Blues for an Alabama Sky | PlayMakers Repertory Company, Chapel Hill | Through Sep. 25

After the Crash of ’29, the party was over; the Dirty Thirties largely put an end to the Harlem Renaissance. In Blues for an Alabama Sky, central character Angel, a singer and dancer at the Cotton Club, has been dismissed after a midshow meltdown and gotten her gay best friend Guy, the costume designer, fired too. In their apartment building, Delia is trying to open a controversial family planning clinic under activist Margaret Sanger, with help from her friend, a gynecologist named Sam, and a pastor at a local church.

In their midst, Leland, an Alabamian stranger, turns Angel’s head with the promise of marriage. But his looks are more appealing than the intolerant mindset he has brought with him to New York. And as he increasingly acts upon his prejudices, friendships and futures are threatened.

A Great Big Woolly Mammoth Thawing from the Ice | Burning Coal Theatre, Raleigh | Sep. 29–Oct. 16

Award-winning British playwright Tatty Hennessy’s pensive A Hundred Words for Snow touched the few who saw it in Burning Coal’s courageous early-pandemic production in October 2020. There are parallels in the world premiere of this work, which Burning Coal subsequently commissioned based on news reports about the titled animal. Once more, a young woman mourning the death of her father heads north, to understand what fueled his environmental activism. In an Alaskan bar, she meets an oil driller and a charismatic Silicon Valley technocrat, whose new technology could help oil companies extract more oil from beneath the not-so-permafrost. Their airborne odyssey onto the ice poses pointed questions about their survival, and ours.

Untitled Elegy Play | The Process Series, Swain Hall at UNC-Chapel Hill | Oct. 12-13

In Boccaccio’s The Decameron, 10 people tell 100 stories while seeking shelter from the plague. After studying it, playwright Andrea Stolowitz and her team interviewed people across varying social strata about their experiences during the first parts of the pandemic. As I began to read the script, I was disturbed at how much I’d already forgotten about the particulars: how alien and remote the isolation of that time already seemed.

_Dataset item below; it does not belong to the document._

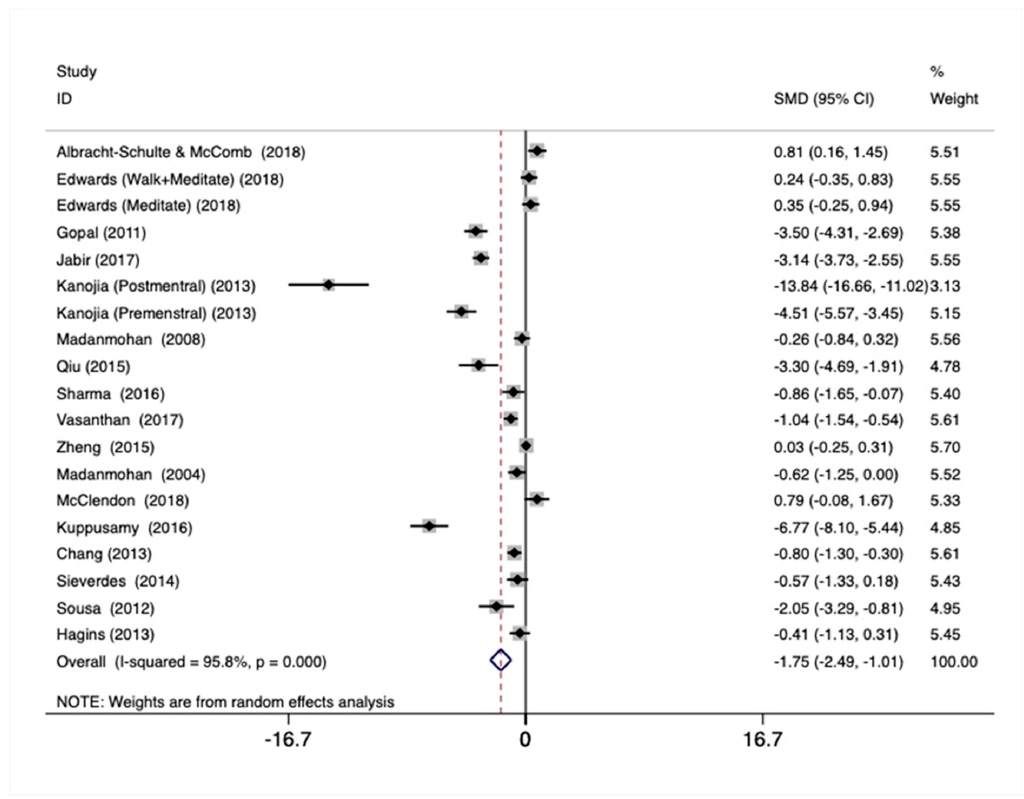
Figure 2. Forest plot showing the weighted pooled effect of Mind–Body physical activity interventions on heart rate.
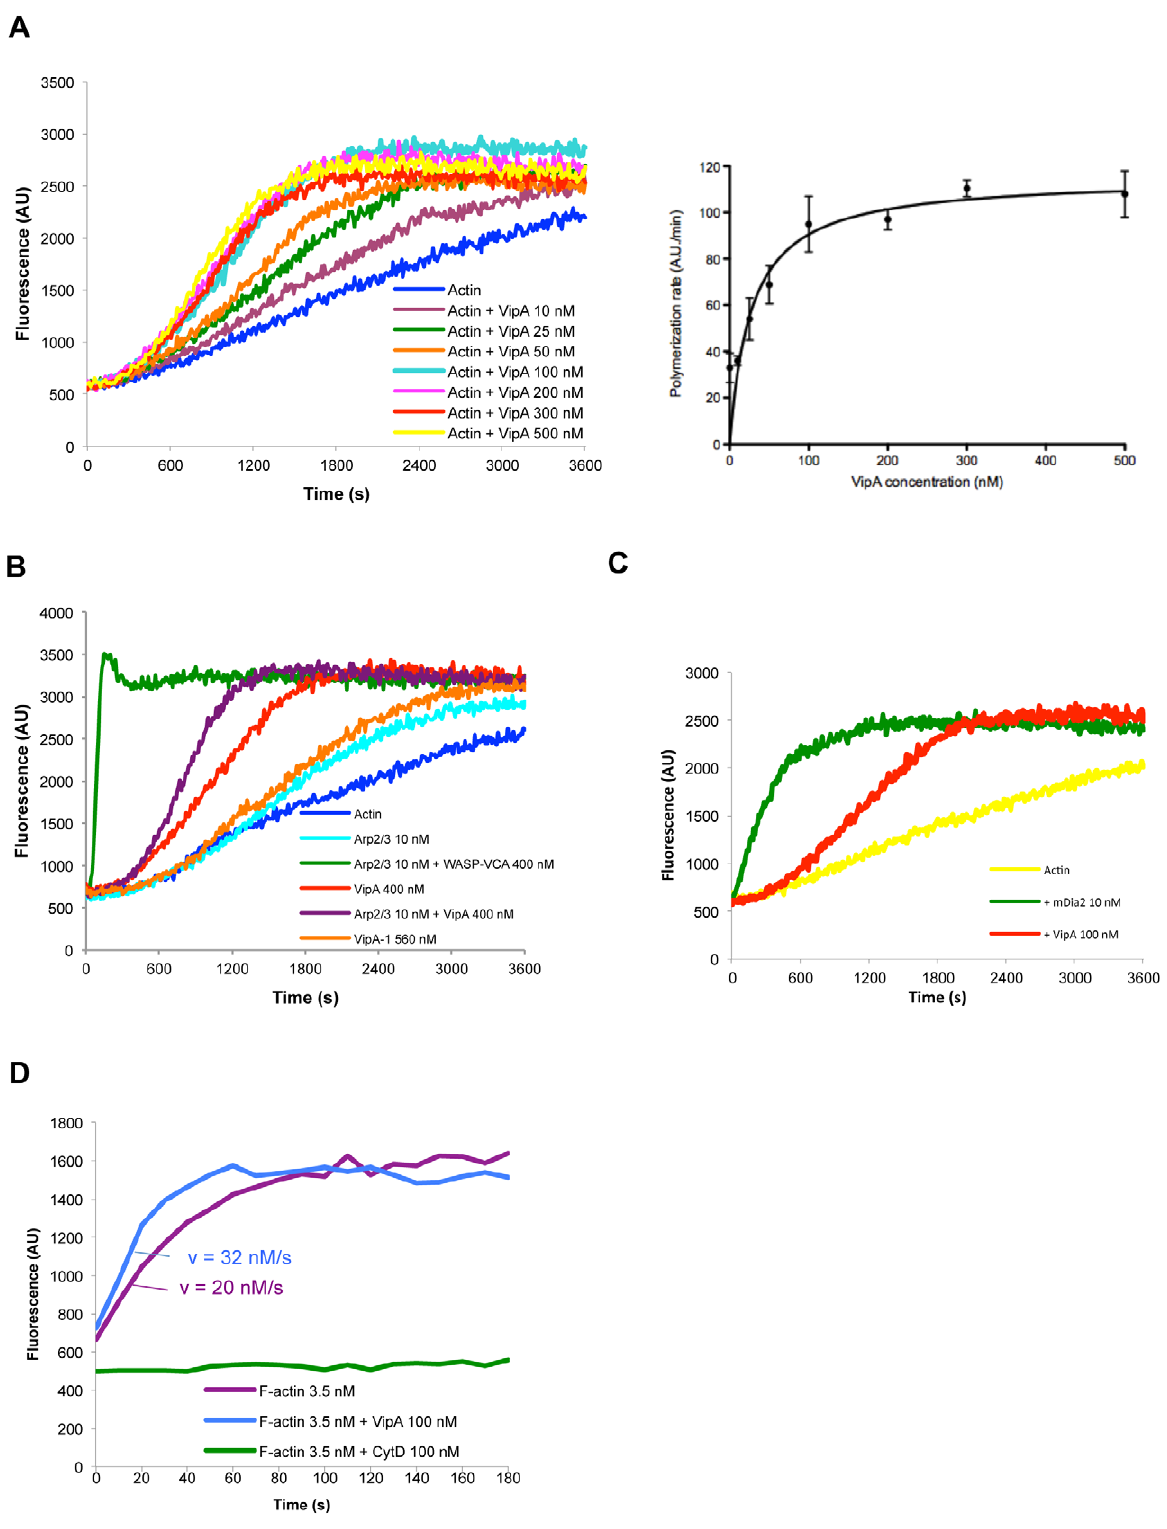
Figure 3. Invitro actin polymerization assays. Samples contained 2 m M monomeric actin (10% Pyrene-actin) and fluorescence (expressed in Arbitrary Units, AU) was measured over time after initiation of polymerization. A. The displayed concentrations of His 6 -VipA were added to the samples and polymerization initiated. The graph on the right is a plot of the average and standard deviation for the rates of actin polymerization for each His 6 -VipA concentration. Velocities were determined for the interval 600–1200 s using the results of two independent experiments. B and C. Actin samples contained 10 nM Arp2/3 complex, 400 nM WASP-VCA (Cytoskeleton), 400 nM His 6 -VipA, 560 nM His 6 -VipA-1 and 10 nM of mDia2 where indicated. D. Elongation of filaments was carried out using phalloidin-stabilized actin seeds and 1 m M of G-actin (10% Py-labeled), in the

Reason enough to be reminded, in a work whose disarmingly direct address—from witnesses, ranging from an astronaut and a funeral director to a “mermaid” at a tourist trap—reminds me of The Laramie Project.

Natasha, Pierre & The Great Comet of 1812 | Theatre Raleigh, Raleigh | Oct. 26–Nov. 6

With this production, Theatre Raleigh punches above its weight once again. Who else in the region would have the guts to take on a raucous, nimble, and immersive Broadway musical theater adaptation … of a 70-page section from Tolstoy’s War and Peace?

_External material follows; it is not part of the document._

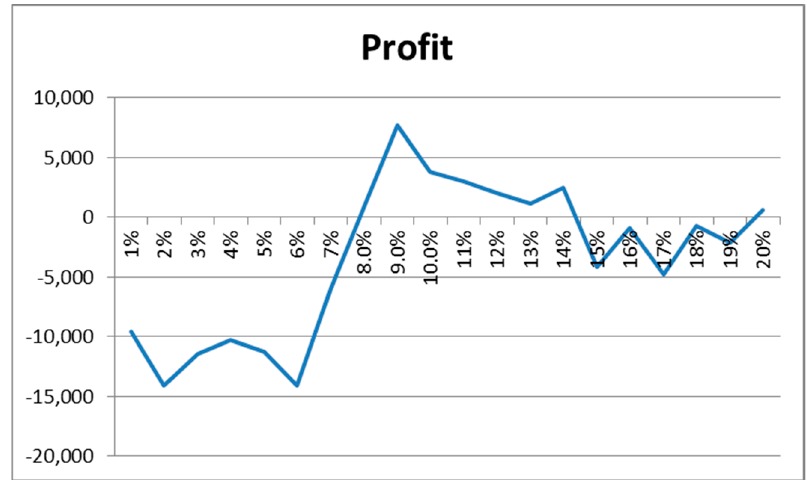
Figure 9. Default Output Limit Exit Strategy. Source: Authors’ processing is based on data available on http://stooq.com/ (accessed on 20.07.2017).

Bobbi Jene Smith: Broken Theater | Carolina Performing Arts, Memorial Hall at UNC-Chapel Hill | Nov. 11

What happens when the dancers, actors, and musicians show up—but their audience never does? In this musical, choreographic, theatrical, and film metaphor that explores artists’ lives during the extended (and potentially permanent) intermission of a pandemic, the masks fall away, only for other masks to appear. When they go, do we, or they, really want to see what’s underneath?

Monet Noelle Marshall: motherworld: a choreopoetic experience, NorthStar Church of the Arts, Durham Nov. 11–20, Various times

Ntozake Shange coined the word “choreopoem” to describe the famous staged fusion of dance, music, poetry, and theater in her theater piece for colored girls who have considered suicide / when the rainbow is enuf, some 45 years before the show’s revival this year on Broadway. In her new stage adaptation of Durham poet Destiny Hemphill’s stunning forthcoming poetry collection, The Motherworld Devotions, auteur-director Monet Noelle Marshall and her performers craft a choreographic, musical, and spoken ritual, deeply grounded in earth and water, in old and even older faith ways and religions, and in Hemphill’s luminous language. Witness the invocation.